There's a place in PA, about an hour North of me, called Lake Tobyhanna You can catch Pickerel all Day long. I took Mrs Bear there one time in a row boat, and I took them off her line because of all the teeth. I hardly got to fish. All I did was take hers off & put a new minnow on for her. By the time I picked up my rod, she had another one on!!! I could have gotten a mess of General Tso's Goodies!!!
	

	
	
		
		



		
			






Bear


----------



## sb59 (May 27, 2015)

Bearcarver said:


> That's Awesome!!!
> 
> There's a place in PA, about an hour North of me, called Lake Tobyhanna You can catch Pickerel all Day long. I took Mrs Bear there one time in a row boat, and I took them off her line because of all the teeth. I hardly got to fish. All I did was take hers off & put a new minnow on for her. By the time I picked up my rod, she had another one on!!! I could have gotten a mess of General Tso's Goodies!!!
> 
> ...


Now all you got to do is find a take out willing to trade! You would be surprised what fish lovers are willing to trade for real fresh fish. Years ago I used to trade extra American eels for pizza at one place and fancy carp for a bar tab in another. ( He had a large fish tank behind the bar.)

┄┄┄┄┄┄┄┄┄┄

◆ **What you will do**
In the fishing thread, what did sb59 say they once traded extra American eels for? The records aren't needed for this.

Body or hand keypoint data:
┄┄┄┄┄┄┄┄┄┄

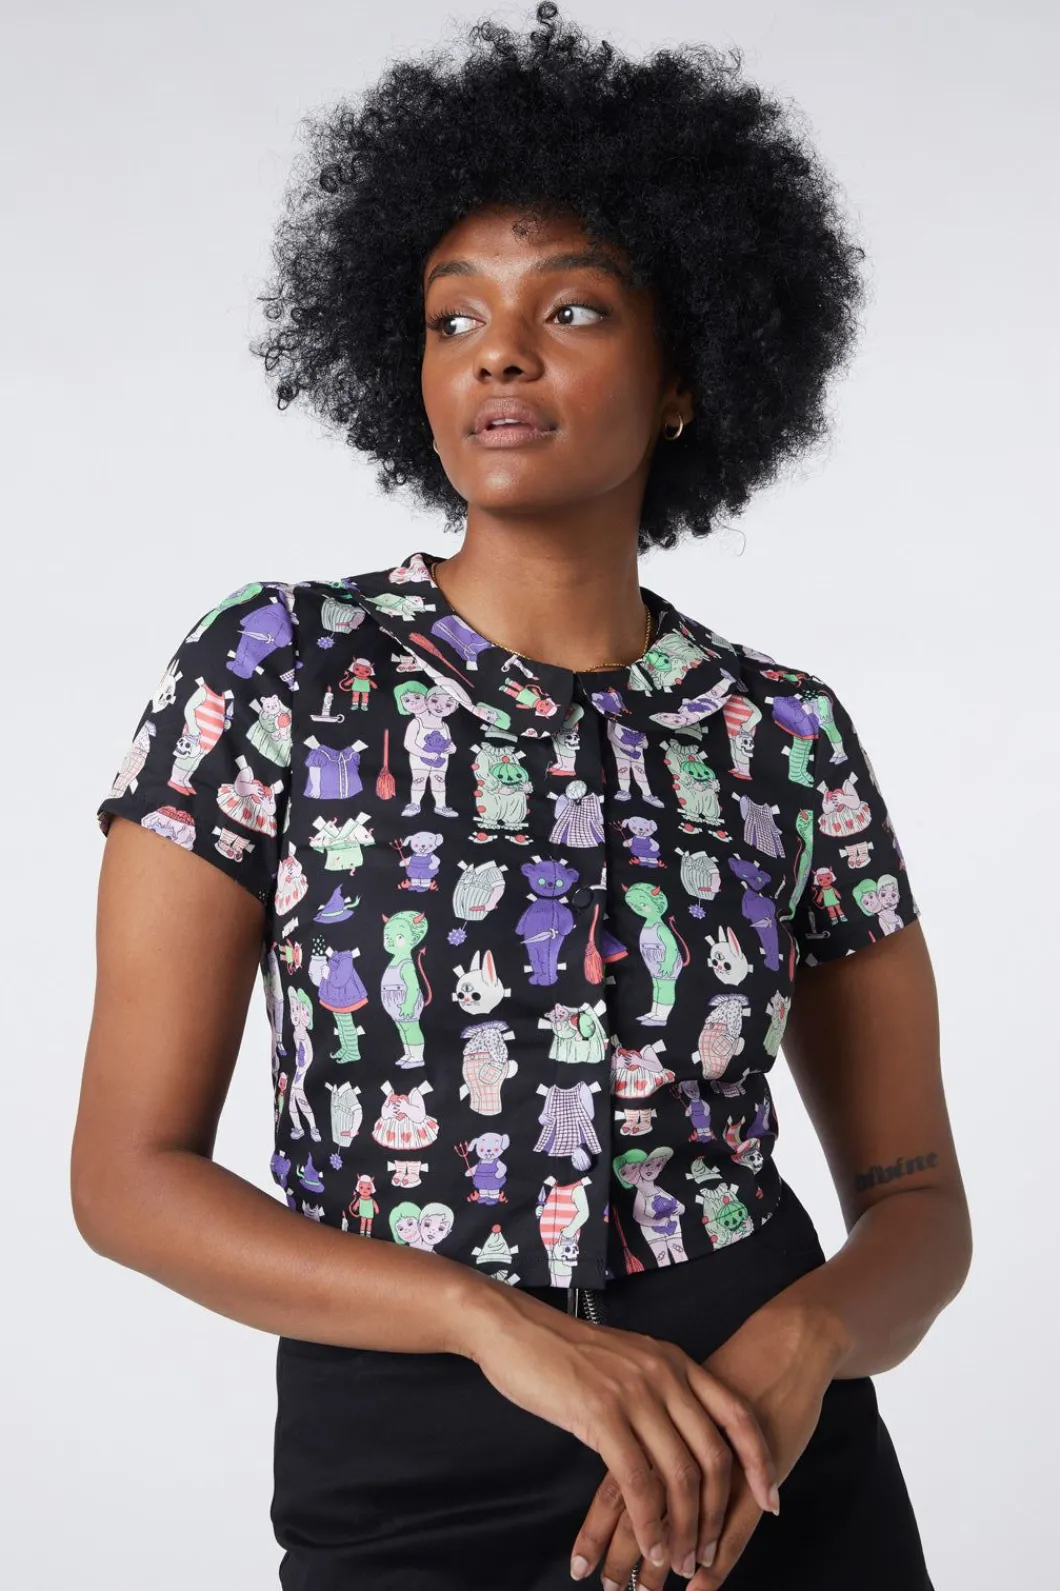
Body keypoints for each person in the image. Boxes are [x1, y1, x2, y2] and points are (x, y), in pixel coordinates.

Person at [72, 6, 971, 1589]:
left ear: (683, 372)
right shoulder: (276, 670)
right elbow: (126, 1179)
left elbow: (918, 1202)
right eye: (452, 316)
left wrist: (809, 1339)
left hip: (765, 1459)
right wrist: (497, 1323)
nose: (499, 350)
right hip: (413, 1468)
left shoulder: (782, 732)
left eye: (571, 307)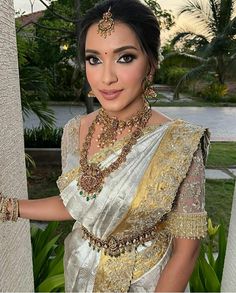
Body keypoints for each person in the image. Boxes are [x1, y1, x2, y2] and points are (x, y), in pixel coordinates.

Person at [0, 0, 211, 292]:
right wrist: (7, 207)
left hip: (145, 282)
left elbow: (187, 252)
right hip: (80, 271)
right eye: (94, 59)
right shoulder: (75, 130)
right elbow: (79, 205)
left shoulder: (180, 143)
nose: (106, 77)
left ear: (151, 64)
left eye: (125, 58)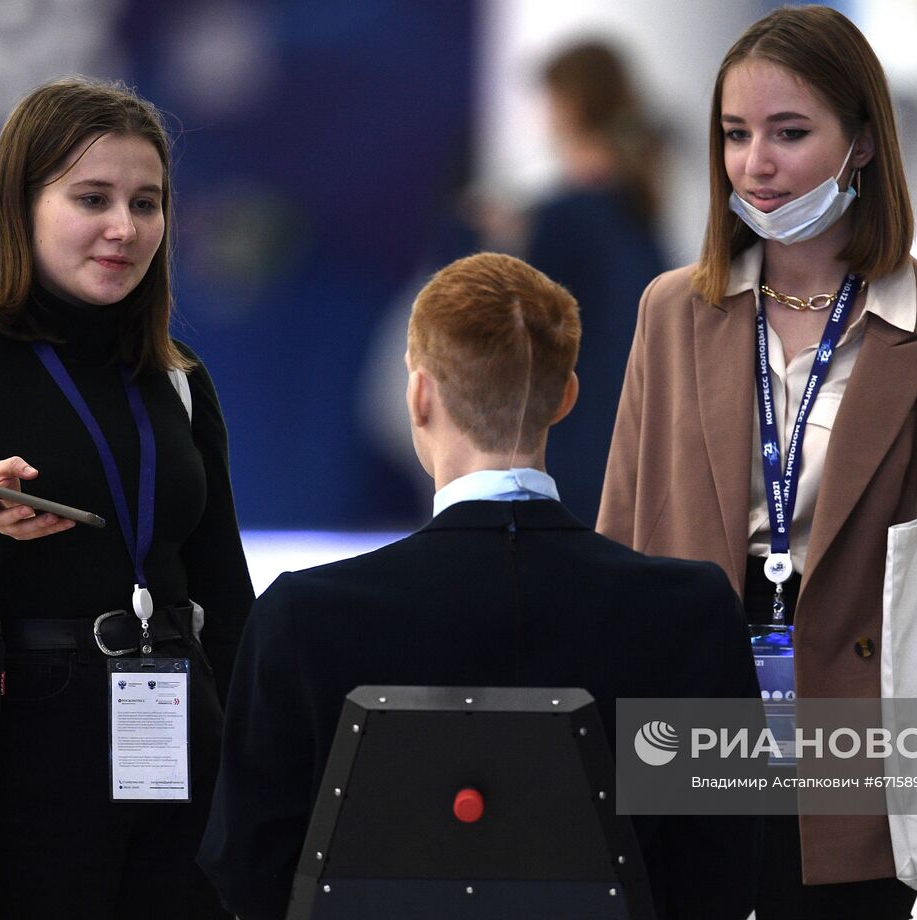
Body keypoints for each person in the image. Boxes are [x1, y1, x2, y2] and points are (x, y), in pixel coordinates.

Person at [597, 6, 917, 918]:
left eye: (790, 133)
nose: (757, 163)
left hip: (861, 736)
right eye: (736, 134)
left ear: (863, 144)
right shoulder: (672, 312)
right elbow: (620, 538)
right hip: (689, 717)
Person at [198, 252, 762, 920]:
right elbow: (726, 870)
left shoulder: (302, 617)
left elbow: (247, 869)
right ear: (566, 397)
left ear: (419, 393)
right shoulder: (687, 614)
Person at [0, 78, 253, 917]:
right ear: (20, 206)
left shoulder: (178, 381)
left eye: (147, 203)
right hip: (19, 756)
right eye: (92, 198)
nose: (125, 228)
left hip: (185, 737)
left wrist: (268, 746)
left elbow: (228, 592)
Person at [530, 40, 668, 525]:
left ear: (569, 104)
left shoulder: (568, 217)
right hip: (635, 422)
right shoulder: (640, 202)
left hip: (578, 428)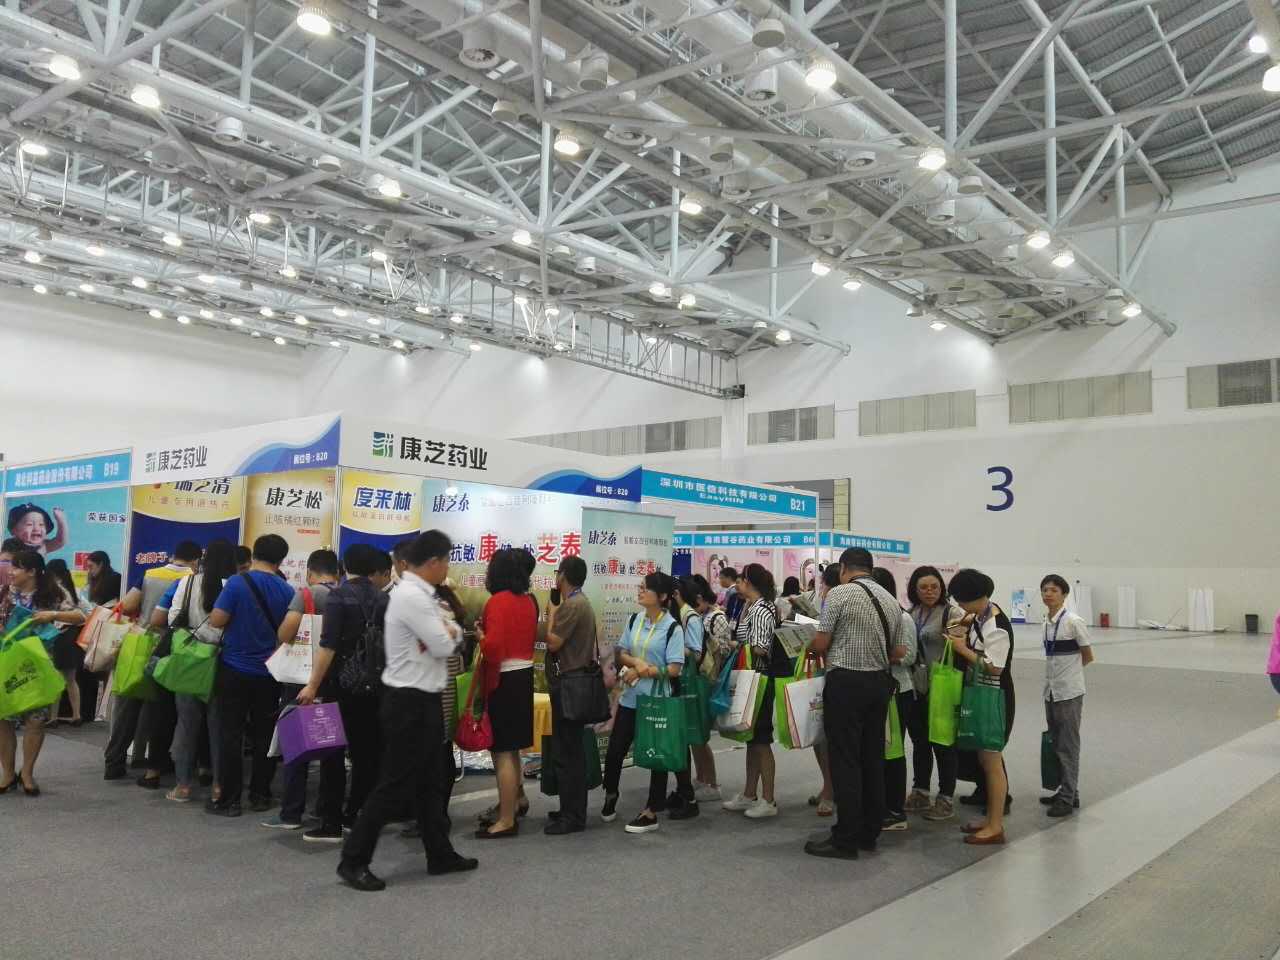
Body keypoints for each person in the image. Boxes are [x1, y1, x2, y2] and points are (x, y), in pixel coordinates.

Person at [337, 530, 477, 892]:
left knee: (431, 783)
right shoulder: (412, 597)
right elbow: (445, 643)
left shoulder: (422, 594)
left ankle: (439, 853)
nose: (447, 568)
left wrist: (449, 632)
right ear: (433, 562)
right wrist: (451, 633)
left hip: (423, 699)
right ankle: (353, 860)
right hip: (408, 702)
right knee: (393, 785)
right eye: (446, 561)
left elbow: (448, 632)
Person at [804, 547, 906, 860]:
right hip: (878, 684)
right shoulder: (890, 600)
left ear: (845, 568)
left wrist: (808, 645)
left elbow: (821, 642)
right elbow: (898, 651)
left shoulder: (839, 594)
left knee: (845, 759)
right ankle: (868, 832)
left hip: (846, 683)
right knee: (872, 758)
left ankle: (845, 838)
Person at [295, 544, 388, 840]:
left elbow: (328, 646)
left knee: (332, 753)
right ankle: (355, 814)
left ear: (345, 567)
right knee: (366, 754)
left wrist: (312, 685)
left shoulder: (339, 596)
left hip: (341, 684)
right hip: (375, 685)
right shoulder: (384, 598)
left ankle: (331, 821)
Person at [204, 534, 293, 817]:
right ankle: (260, 794)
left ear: (254, 554)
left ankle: (229, 800)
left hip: (234, 668)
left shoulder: (236, 583)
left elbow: (217, 619)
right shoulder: (287, 590)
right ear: (281, 559)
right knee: (264, 734)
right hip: (270, 672)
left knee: (230, 734)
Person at [105, 541, 201, 780]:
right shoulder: (193, 580)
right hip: (171, 648)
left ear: (173, 555)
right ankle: (156, 761)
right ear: (196, 560)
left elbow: (127, 605)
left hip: (140, 644)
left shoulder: (150, 574)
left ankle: (114, 761)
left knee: (128, 706)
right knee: (161, 710)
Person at [599, 572, 686, 833]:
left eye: (645, 588)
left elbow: (675, 669)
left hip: (657, 700)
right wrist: (636, 663)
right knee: (615, 751)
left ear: (662, 596)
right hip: (631, 698)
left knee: (656, 755)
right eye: (640, 587)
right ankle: (611, 793)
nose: (639, 591)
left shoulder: (672, 628)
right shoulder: (635, 619)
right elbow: (622, 652)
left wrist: (646, 672)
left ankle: (651, 811)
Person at [263, 549, 341, 832]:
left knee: (296, 746)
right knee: (330, 745)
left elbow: (286, 633)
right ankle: (326, 811)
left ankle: (291, 812)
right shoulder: (344, 595)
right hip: (334, 679)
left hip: (302, 680)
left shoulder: (307, 594)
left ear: (310, 572)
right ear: (337, 572)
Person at [0, 550, 86, 794]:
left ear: (32, 571)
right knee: (3, 718)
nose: (10, 572)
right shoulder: (4, 592)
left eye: (16, 567)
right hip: (6, 663)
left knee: (36, 720)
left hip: (37, 665)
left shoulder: (53, 593)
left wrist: (53, 614)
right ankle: (7, 774)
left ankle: (27, 773)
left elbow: (81, 615)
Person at [947, 568, 1015, 845]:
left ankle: (996, 826)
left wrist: (962, 649)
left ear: (974, 597)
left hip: (993, 696)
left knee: (992, 762)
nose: (959, 605)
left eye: (961, 600)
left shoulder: (995, 624)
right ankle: (990, 820)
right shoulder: (981, 614)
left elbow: (995, 667)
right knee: (986, 761)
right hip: (982, 693)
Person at [164, 539, 236, 803]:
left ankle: (183, 786)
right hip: (222, 660)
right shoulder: (234, 585)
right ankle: (218, 786)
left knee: (186, 724)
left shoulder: (188, 582)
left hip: (190, 659)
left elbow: (172, 618)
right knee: (219, 727)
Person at [474, 549, 538, 838]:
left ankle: (506, 819)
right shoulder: (528, 601)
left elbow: (494, 648)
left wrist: (480, 637)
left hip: (504, 680)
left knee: (502, 752)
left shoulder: (497, 602)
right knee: (511, 749)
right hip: (522, 677)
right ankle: (515, 802)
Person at [722, 564, 789, 820]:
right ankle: (749, 794)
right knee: (752, 739)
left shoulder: (761, 609)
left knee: (761, 740)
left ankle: (768, 799)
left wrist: (736, 645)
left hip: (759, 678)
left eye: (740, 580)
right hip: (751, 677)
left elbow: (761, 647)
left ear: (749, 582)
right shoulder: (751, 606)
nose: (736, 585)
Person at [543, 555, 599, 835]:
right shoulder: (579, 602)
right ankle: (570, 809)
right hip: (573, 685)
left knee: (568, 753)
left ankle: (573, 816)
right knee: (569, 750)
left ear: (562, 575)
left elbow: (553, 643)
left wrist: (551, 614)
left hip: (569, 686)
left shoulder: (572, 605)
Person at [902, 566, 960, 822]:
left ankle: (946, 798)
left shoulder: (951, 613)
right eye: (923, 587)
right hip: (916, 687)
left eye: (934, 586)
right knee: (920, 742)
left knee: (943, 743)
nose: (929, 591)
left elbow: (961, 647)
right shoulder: (911, 613)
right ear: (914, 590)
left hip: (942, 687)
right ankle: (921, 790)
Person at [1040, 574, 1093, 818]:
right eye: (1045, 590)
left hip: (1069, 692)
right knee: (1056, 742)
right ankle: (1068, 791)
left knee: (1068, 745)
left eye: (1053, 590)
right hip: (1051, 691)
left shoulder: (1073, 621)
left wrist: (1070, 675)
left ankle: (1067, 798)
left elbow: (1088, 656)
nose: (1048, 594)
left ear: (1064, 594)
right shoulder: (1046, 623)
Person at [871, 567, 917, 832]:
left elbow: (908, 656)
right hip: (877, 689)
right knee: (877, 751)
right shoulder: (873, 617)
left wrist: (873, 654)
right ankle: (880, 805)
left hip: (898, 691)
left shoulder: (902, 617)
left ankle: (895, 811)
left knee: (893, 752)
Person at [689, 575, 732, 801]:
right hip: (697, 677)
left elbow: (723, 650)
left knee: (701, 735)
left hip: (708, 679)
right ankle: (701, 777)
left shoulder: (717, 617)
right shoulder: (697, 616)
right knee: (695, 734)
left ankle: (712, 782)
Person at [806, 562, 842, 818]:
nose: (822, 590)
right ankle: (827, 786)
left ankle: (831, 790)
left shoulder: (836, 601)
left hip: (836, 675)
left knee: (830, 738)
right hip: (822, 673)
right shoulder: (827, 603)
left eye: (824, 584)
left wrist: (808, 641)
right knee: (820, 736)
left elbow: (822, 641)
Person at [44, 558, 89, 727]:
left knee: (56, 677)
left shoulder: (55, 590)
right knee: (71, 678)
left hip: (58, 635)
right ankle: (76, 715)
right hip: (72, 635)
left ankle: (53, 717)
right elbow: (88, 610)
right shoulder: (74, 590)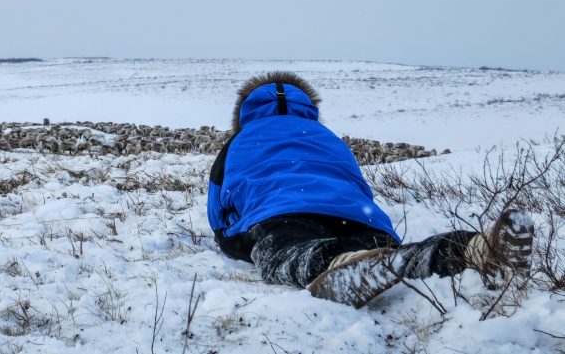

┄┄┄┄┄┄┄┄┄┄

◆ **Written solution**
Pizza.